Les vestiges de la Rhumerie d’Atimaono réveillés (Hiro’a n° 214 – Octobre 2025)

Rencontre avec Anatauarii Tamarii de la Direction de la culture et du patrimoine
Texte: ASF – Photos : DCP 

Il y a des lieux qui incarnent plus que d’autres l’histoire de la Polynésie française, la rhumerie d’Atimaono en fait partie.
Depuis le 1er juillet, ses vestiges sont classés au titre des monuments historiques.
Un classement qui ouvre la porte à une mise en valeur du site.
La première étape vient de se finaliser : le nettoyage va à présent laisser place à la sécurisation et à la préservation, toujours sous l’égide de la Direction du patrimoine et de la culture (DCP).

Les vestiges de la rhumerie d’Atimaono réveillés

À Papara, sur le site d’Atimaono (derrière l’actuel golf de Tahiti), les vestiges de la rhumerie, classés monuments historiques depuis le 1er juillet 2025, ont fait l’objet de travaux de nettoyage ces dernières semaines.
Après plusieurs décennies d’oubli, enfouies sous la végétation, les roues immenses d’une machine à broyer la canne à sucre sont ainsi apparues sous un nouveau jour.
Ce système de broyage n’est pas seul : une chaufferie alimentée par les chaudières, un système d’extraction du jus, ainsi que quelques éléments mécaniques restant à identifier témoignent de l’ingéniosité de cette installation industrielle, unique en Polynésie française, révélant toute la complexité architecturale et technique de ce site exceptionnel.

« Aujourd’hui, on a une vision très claire du fonctionnement de la rhumerie. Malgré les témoignages des anciens, il nous manquait certains points de la fabrication encore invisibles à l’œil nu. Le premier constat, qu’on ne soupçonnait pas, c’est finalement la dimension exceptionnelle de la rhumerie. C’était un projet ambitieux à l’époque », précise Anatauarii Tamarii, en charge du projet au sein de la DCP.

Histoire de la communauté chinoise

Au-delà du patrimoine industriel (le seul en Polynésie française avec le site de Makatea), c’est l’histoire de Tahiti et l’arrivée des Chinois au fenua qui sont racontées sur ce site de 5 000 m², aujourd’hui géré par l’Egat (Établissement pour la gestion et l’aménagement de Teva, chargé aussi du golf).
D’ailleurs, dans le classement, ont été intégrées les quelques tombes du tout premier cimetière chinois.

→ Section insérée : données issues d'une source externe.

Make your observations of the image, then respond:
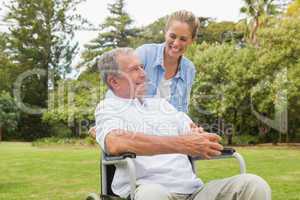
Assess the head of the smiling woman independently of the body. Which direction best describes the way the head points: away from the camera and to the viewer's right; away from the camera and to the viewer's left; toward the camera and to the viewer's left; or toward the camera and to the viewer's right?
toward the camera and to the viewer's left

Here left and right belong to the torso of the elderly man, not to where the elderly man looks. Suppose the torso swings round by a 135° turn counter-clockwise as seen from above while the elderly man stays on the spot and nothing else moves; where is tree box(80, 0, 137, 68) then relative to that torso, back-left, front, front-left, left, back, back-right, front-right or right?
front

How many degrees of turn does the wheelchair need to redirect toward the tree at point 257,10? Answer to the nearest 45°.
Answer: approximately 135° to its left

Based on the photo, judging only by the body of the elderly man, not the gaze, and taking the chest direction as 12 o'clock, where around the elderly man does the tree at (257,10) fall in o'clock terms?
The tree is roughly at 8 o'clock from the elderly man.

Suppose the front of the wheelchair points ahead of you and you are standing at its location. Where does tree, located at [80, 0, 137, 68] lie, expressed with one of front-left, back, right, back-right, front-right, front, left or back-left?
back-left

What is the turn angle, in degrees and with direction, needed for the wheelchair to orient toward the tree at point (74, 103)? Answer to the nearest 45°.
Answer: approximately 135° to its left

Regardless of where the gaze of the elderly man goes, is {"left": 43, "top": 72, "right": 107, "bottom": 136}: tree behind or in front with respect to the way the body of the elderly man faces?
behind

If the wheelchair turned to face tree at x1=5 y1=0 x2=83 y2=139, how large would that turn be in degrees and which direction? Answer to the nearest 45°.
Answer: approximately 135° to its left

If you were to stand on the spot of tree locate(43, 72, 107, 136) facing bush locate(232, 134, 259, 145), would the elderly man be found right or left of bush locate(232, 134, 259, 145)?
right

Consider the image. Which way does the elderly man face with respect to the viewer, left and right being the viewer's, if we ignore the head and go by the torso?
facing the viewer and to the right of the viewer

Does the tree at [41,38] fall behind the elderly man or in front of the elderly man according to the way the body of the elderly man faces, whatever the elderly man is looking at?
behind

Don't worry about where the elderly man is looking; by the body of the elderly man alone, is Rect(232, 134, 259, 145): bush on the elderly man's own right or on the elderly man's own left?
on the elderly man's own left
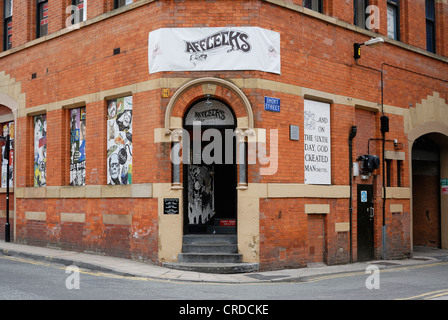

Le nettoyage, qui a nécessité le retrait de 100 m³ de déchets et un traitement par la société TSP, va entrer dans une nouvelle phase : celle de la sécurisation et de la préservation des édifices.
« Aujourd’hui, tout est à nu, tout est ouvert. Il faut qu’on arrive à protéger au mieux ce qui a été dégagé, afin d’assurer la conservation des éléments pour les années à venir », explique Anatauarii.
Cette étape va nécessiter rigueur et minutie afin de mettre hors d’eau les vestiges.
À terme, il s’agira sans doute d’ouvrir ce site au public à travers un parcours de visite cohérent, du bord de mer — où se trouvait autrefois la maison Stewart —, au côté montagne avec les baraquements des travailleurs chinois.

Une terre de culture

En 1863, William Stewart et son beau-frère Auguste Soares, surfant sur la hausse du prix du coton engendrée par la guerre de Sécession, créent la Polynesian Plantation Company, qui deviendra la Tahiti Cotton and Coffee Plantation Company.
Le domaine, nommé Terre Eugénie, favorise l’arrivée de 1 000 travailleurs chinois à partir de 1865.
Cette main-d’œuvre restera à Tahiti malgré la faillite, survenue quelques années plus tard.
La culture de la canne à sucre, puis la création d’une rhumerie, redonneront ses lettres de noblesse au domaine jusqu’en 1966, date de la fermeture de la rhumerie.